Solo dopo le manifestazioni in quattro città per chiedere al governo di accogliere tutti i rifugiati di Moira, la pressione sulla Groko dei governatori di tre Land guidati dalla sinistra, e il pronto soccorso offerto da Armin Laschet, premier Cdu del Nordreno-Vestfalia (che da giorni ribadisce la disponibilità ad accogliere almeno 1.000 persone), la cancelliera Angela Merkel ha concordato la sua “mezza” «soluzione europea» con il presidente francese Emmanuel Macron. I due leader si sono messi d’accordo per ospitare nell’Ue 400 minori attualmente rinchiusi a Lesbo «in un’azione congiunta con altri Paesi europei» come conferma l’agenzia Dpa, specificando che il governo greco non ha chiesto di farsi carico di un numero maggiore di migranti.

Viene aggirata così l’opposizione del ministro dell’Interno Horst Seehofer: ancora una volta aveva posto il suo veto sui piani umanitari elaborati dai singoli Land.

Un compromesso raggiunto in extremis dopo che sia Merkel che Seehofer erano finiti sul banco degli imputati insieme a Bruxelles e al ministro degli Esteri, Heiko Maas (Spd), sempre più in versione pilatesca.

«Con gli altri Land abbiamo offerto il nostro aiuto. L’esecutivo federale avrebbe dovuto solo coordinare l’accoglienza. Invece Seehofer e Maas sono rimasti inattivi. Se l’Ue non è in grado di soccorrere poche migliaia di migranti, allora è una dichiarazione di bancarotta» è l’atto di accusa del governo di Düsseldorf che mirava a una quadra ben più ampia dell’accordo tra Merkel e Macron.

Fa il paio con la «frustrazione» del governatore socialdemocratico di Berlino. Dal Municipio Rosso Michael Müller aveva puntato l’indice contro la vicina “Lavatrice” (soprannome della cancelleria) facendo sapere come sia «incomprensibile il motivo per cui il governo Merkel non faccia il possibile per le città che hanno dichiarato la volontà di offrire un aiuto concreto, rapido e solidale. Non solo abbiamo la possibilità materiale di accogliere tutti i rifugiati di Moira, ma è anche nostro dovere farlo».

Tra gli «indignati» anche i primi ministri di Brandeburgo (Spd) e Turingia (Linke), per nulla inclini a ridurre l’aiuto ai “prigionieri” di Moira alle sole «tende e medicine» come aveva proposto Seehofer prima del “patto” franco-tedesco.

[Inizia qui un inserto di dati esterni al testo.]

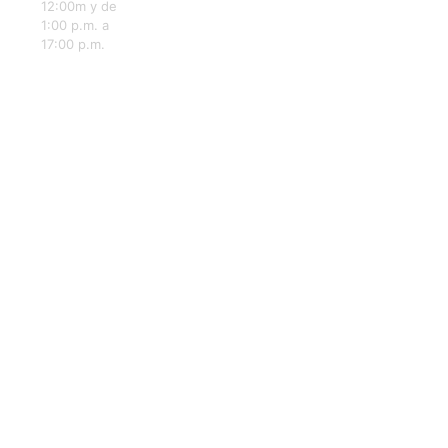
12:00m y de
1:00 p.m. a
17:00 p.m.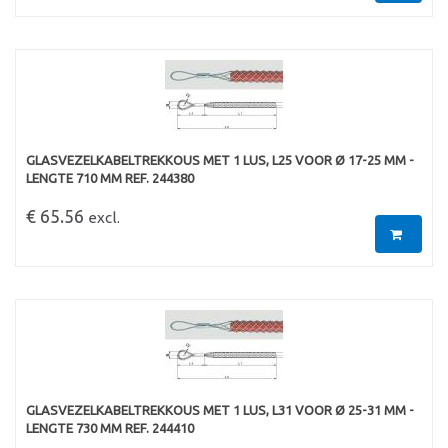
GLASVEZELKABELTREKKOUS MET 1 LUS, L25 VOOR Ø 17-25 MM -
LENGTE 710 MM REF. 244380
€ 65.56
excl.
GLASVEZELKABELTREKKOUS MET 1 LUS, L31 VOOR Ø 25-31 MM -
LENGTE 730 MM REF. 244410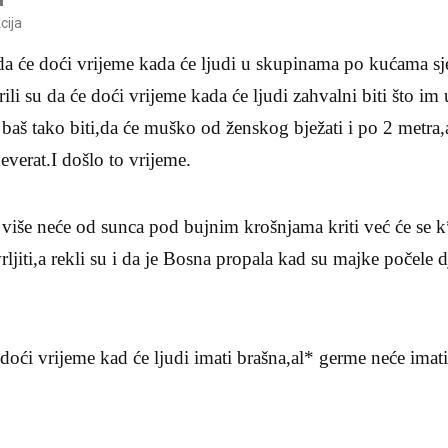
cija
 da će doći vrijeme kada će ljudi u skupinama po kućama sjed
ili su da će doći vrijeme kada će ljudi zahvalni biti što im
e baš tako biti,da će muško od ženskog bježati i po 2 met
everat.I došlo to vrijeme.
i više neće od sunca pod bujnim krošnjama kriti već će se 
jiti,a rekli su i da je Bosna propala kad su majke počele dj
doći vrijeme kad će ljudi imati brašna,al* germe neće imati.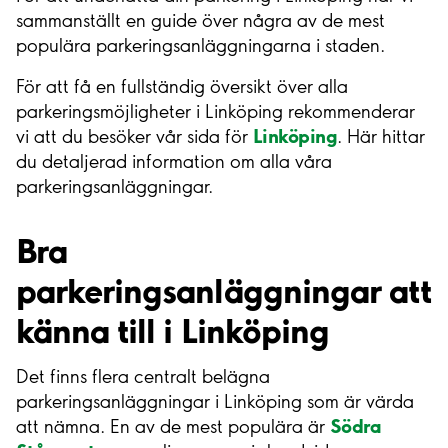
sammanställt en guide över några av de mest
populära parkeringsanläggningarna i staden.
För att få en fullständig översikt över alla
parkeringsmöjligheter i Linköping rekommenderar
Linköping
vi att du besöker vår sida för
. Här hittar
du detaljerad information om alla våra
parkeringsanläggningar.
Bra
parkeringsanläggningar att
känna till i Linköping
Det finns flera centralt belägna
parkeringsanläggningar i Linköping som är värda
Södra
att nämna. En av de mest populära är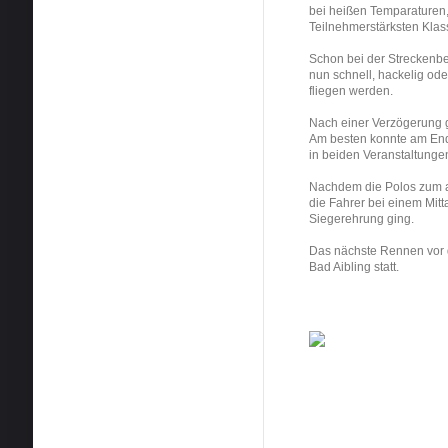
bei heißen Temparaturen,
Teilnehmerstärksten Klass
Schon bei der Streckenbes
nun schnell, hackelig ode
fliegen werden.
Nach einer Verzögerung g
Am besten konnte am End
in beiden Veranstaltunge
Nachdem die Polos zum ab
die Fahrer bei einem Mit
Siegerehrung ging.
Das nächste Rennen vor
Bad Aibling statt.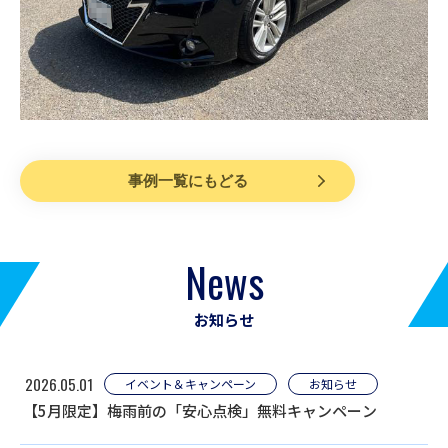
事例一覧にもどる
News
お知らせ
2026.05.01
イベント＆キャンペーン
お知らせ
【5月限定】梅雨前の「安心点検」無料キャンペーン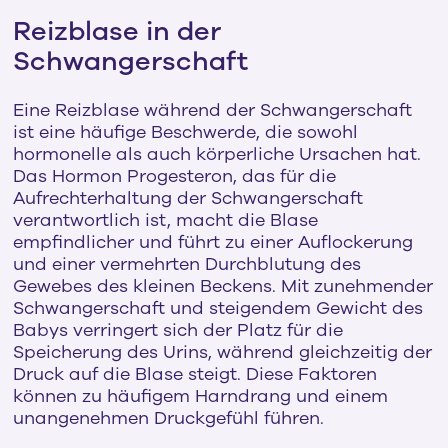
Reizblase in der
Schwangerschaft
Eine Reizblase während der Schwangerschaft
ist eine häufige Beschwerde, die sowohl
hormonelle als auch körperliche Ursachen hat.
Das Hormon Progesteron, das für die
Aufrechterhaltung der Schwangerschaft
verantwortlich ist, macht die Blase
empfindlicher und führt zu einer Auflockerung
und einer vermehrten Durchblutung des
Gewebes des kleinen Beckens. Mit zunehmender
Schwangerschaft und steigendem Gewicht des
Babys verringert sich der Platz für die
Speicherung des Urins, während gleichzeitig der
Druck auf die Blase steigt. Diese Faktoren
können zu häufigem Harndrang und einem
unangenehmen Druckgefühl führen.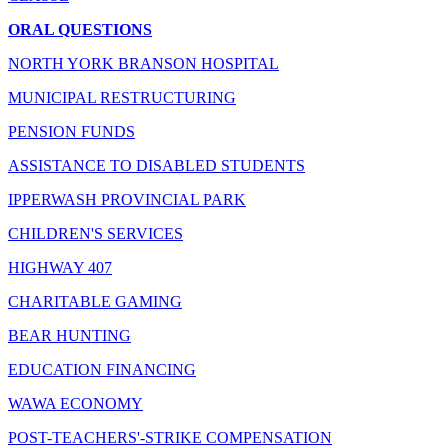
ORAL QUESTIONS
NORTH YORK BRANSON HOSPITAL
MUNICIPAL RESTRUCTURING
PENSION FUNDS
ASSISTANCE TO DISABLED STUDENTS
IPPERWASH PROVINCIAL PARK
CHILDREN'S SERVICES
HIGHWAY 407
CHARITABLE GAMING
BEAR HUNTING
EDUCATION FINANCING
WAWA ECONOMY
POST-TEACHERS'-STRIKE COMPENSATION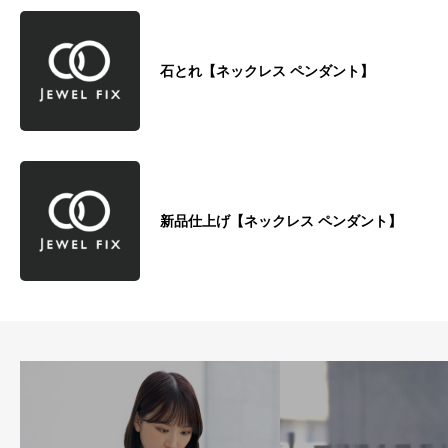
石とれ【ネックレス ペンダント】
新品仕上げ【ネックレス ペンダント】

Il leader Csu non è mai stato così politicamente isolato, se non fosse per il tempestivo soccorso di Merkel: da agosto copre sistematicamente le spalle del ministro bavarese che secondo lei «ha agito correttamente».

Un colpo al cerchio della (ex) «politica di benvenuto», un altro alla botte dell’opportunismo tattico declinato al piccolo cabotaggio. La fotografia in bianco e nero di Angela nei panni della statista a intermittenza: capace di volare sopra le nubi dell’euro-populismo quanto di sguazzare nella palude delle alleanze imprescindibili alla tenuta del suo quarto mandato.

Da qui la “mezza” soluzione che tiene insieme tutto e tutti. Poco importa se a Berlino in 3.500 sono scesi in strada a favore dell’accoglienza di tutti rifugiati di Lesbo (1.200 ad Amburgo, 400 a Francoforte, altre centinaia a Lipsia) chiedendo l’«evacuazione di ogni singolo campo-profughi greco e l’intervento umanitario dell’Unione europea». Scandendo, su tutti, lo slogan «Vergogna» insieme ai volontari dell’associazione Seebrücke e della Lega internazionale per i Diritti umani. Voci stridenti con i tweet del ministro Maas che, a parole, si definiva sconvolto per «la catastrofe in corso che richiede l’aiuto dei membri Ue, chiamati a chiarire rapidamente come intendono supportare la Grecia anche attraverso la redistribuzione dei profughi». Peccato che lo scorso settembre Germania, Italia, Francia, Portogallo, Lussemburgo e Malta abbiano stretto l’accordo per la suddivisione dei rifugiati solo e unicamente su base volontaria.